**Página**
########

Brinquedos de meninas,
brinquedos de meninos
“Definimos que os alunos teriam um horário
reservado duas vezes na semana para brincar. Compramos os brinquedos e os
dividimos em duas caixas: uma com bonecas e utensílios de cozinha e a outra com
carrinhos e bonecos. No começo, os alunos faziam questionamentos e houve um
pouco de resistência tanto dos meninos quanto das meninas, mas a gente ia
conversando e as crianças acabaram entrando na brincadeira. Toda vez que
terminava, fazíamos uma roda e conversávamos sobre o que eles tinham achado. E,
com o tempo, percebemos que eles passavam a ter novas atitudes. As crianças
percebiam qual era o discurso socialmente aceito, mas tinham a oportunidade de
vivenciar situações diferentes e ter questionamentos que as ajudavam a ter uma
outra visão.
Este tipo de trabalho é importante para
contribuir com a superação das desigualdades quanto às questões de gênero em
situações de divisão do trabalho doméstico e do cuidado com os filhos, por
exemplo. Estas situações vivenciadas pelas crianças podem contribuir na medida
em que problematizam e desconstroem estereótipos, mostram que é possível viver
com respeito e construir uma sociedade mais justa tanto para as mulheres quanto
para os homens, na medida em que conseguem viver melhor a questão da
afetividade e do cuidar. E isso melhora a vida de ambos”.
Relato da então
coordenadora pedagógica, Edna Oliveira Telles, sobre atividade que desenvolveu
com crianças do 1º ao 5º do ensino fundamental na Escola Municipal EMEF Ernani
Silva Bruno, na região do Jaraguá, na cidade de São Paulo. (Leia também artigo escrito pela professora Edna)

########

**Linhas fornecidas**
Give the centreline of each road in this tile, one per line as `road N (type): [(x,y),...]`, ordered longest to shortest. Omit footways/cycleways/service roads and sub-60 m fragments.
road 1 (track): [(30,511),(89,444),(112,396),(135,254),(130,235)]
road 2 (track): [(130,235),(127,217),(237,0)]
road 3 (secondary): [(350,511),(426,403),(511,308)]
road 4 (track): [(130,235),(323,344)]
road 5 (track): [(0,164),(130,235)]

########

**O que se pede**
Reescreva de forma mais breve o parágrafo da página que começa com “Definimos que os alunos”, conservando seus fatos principais. Responda com base somente na página.

**Resolução detalhada**
Os alunos passaram a ter um horário reservado para brincar duas vezes por semana. Os brinquedos comprados foram divididos em duas caixas: uma com bonecas e utensílios de cozinha, outra com carrinhos e bonecos. No início houve questionamentos e alguma resistência de meninos e meninas, mas, com conversa, as crianças entraram na brincadeira. Ao fim de cada vez, fazia-se uma roda para conversar sobre o que tinham achado. Com o tempo, surgiram novas atitudes: as crianças percebiam o discurso socialmente aceito, mas vivenciavam situações diferentes e tinham questionamentos que as ajudavam a ter outra visão.